I guess if we come back in 2-4 years and the starts/year per horse is 3, or 9 - then we will have our answer.

No amount of bullshit laboratory testing will satisfy either party to the argument. Throw in the new rules and see what happens in the real world, although I do have sympathies to the lower-end horsemen, but perhaps many are lower-end for a reason?
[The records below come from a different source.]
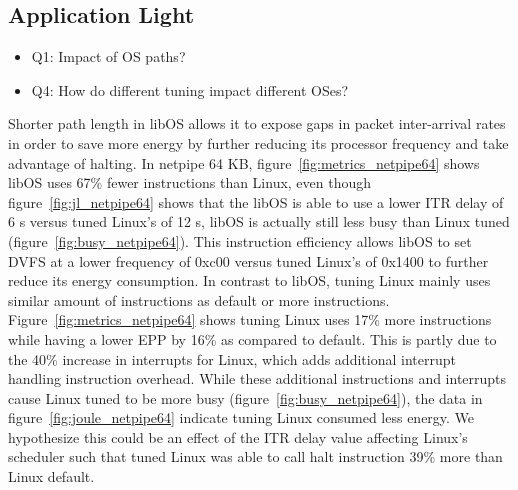 \subsection{Application Light}
\label{sec:q3}
\begin{itemize}
\item Q1: Impact of OS paths?
\item Q4: How do different tuning impact different OSes?
\end{itemize}


Shorter path length in libOS allows it to expose gaps in packet inter-arrival rates in order to save more energy by further reducing its processor frequency and take advantage of halting. In netpipe 64 KB, figure~\ref{fig:metrics_netpipe64} shows libOS uses 67\% fewer instructions than Linux,  even though figure~\ref{fig:jl_netpipe64} shows that the libOS is able to use a lower ITR delay of 6 \micro s versus tuned Linux's of 12 \micro s, libOS is actually still less busy than Linux tuned (figure~\ref{fig:busy_netpipe64}). This instruction efficiency allows libOS to set DVFS at a lower frequency of 0xc00 versus tuned Linux's of 0x1400 to further reduce its energy consumption. In contrast to libOS, tuning Linux mainly uses similar amount of instructions as default or more instructions. Figure~\ref{fig:metrics_netpipe64} shows tuning Linux uses 17\% more instructions while having a lower EPP by 16\% as compared to default. This is partly due to the 40\% increase in interrupts for Linux, which adds additional interrupt handling instruction overhead. While these additional instructions and interrupts cause Linux tuned to be more busy (figure~\ref{fig:busy_netpipe64}), the data in figure~\ref{fig:joule_netpipe64} indicate tuning Linux consumed less energy. We hypothesize this could be an effect of the ITR delay value affecting Linux's scheduler such that tuned Linux was able to call halt instruction 39\% more than Linux default.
I know several who need to be in another line of work.

By the way, for perhaps the first time I can recall in the 'less is more' age of conditioning, a lady trainer at Emerald Downs has worked a horse racing just 6F over multiple miles in the DRF.

Hollywood Harbor is the gelding in question, trainer is Chris Stenslie and the $20k purchase has earned over $100k while hitting the board 8 out of 9. Interesting.

No one can control bleeding in a horse racing 8F by refusing to breeze him more than 4F. ALL of those will bleed to an extent, and deservedly so. (By 'all' I mean 80%+)

Just as 2-3x breezing in a developing 2yo is ideal for bone remodelling; steadily increasing breeze and gallop distances in an older horse is ideal for capillary development and plasticity of blood vessel walls.

Who on earth dictated that a horse should never gallop over 2 miles and/or breeze every 6 days? The old boys did it best: a fast 3-4F work and a longer, slower 8F in graded stake stock weekly.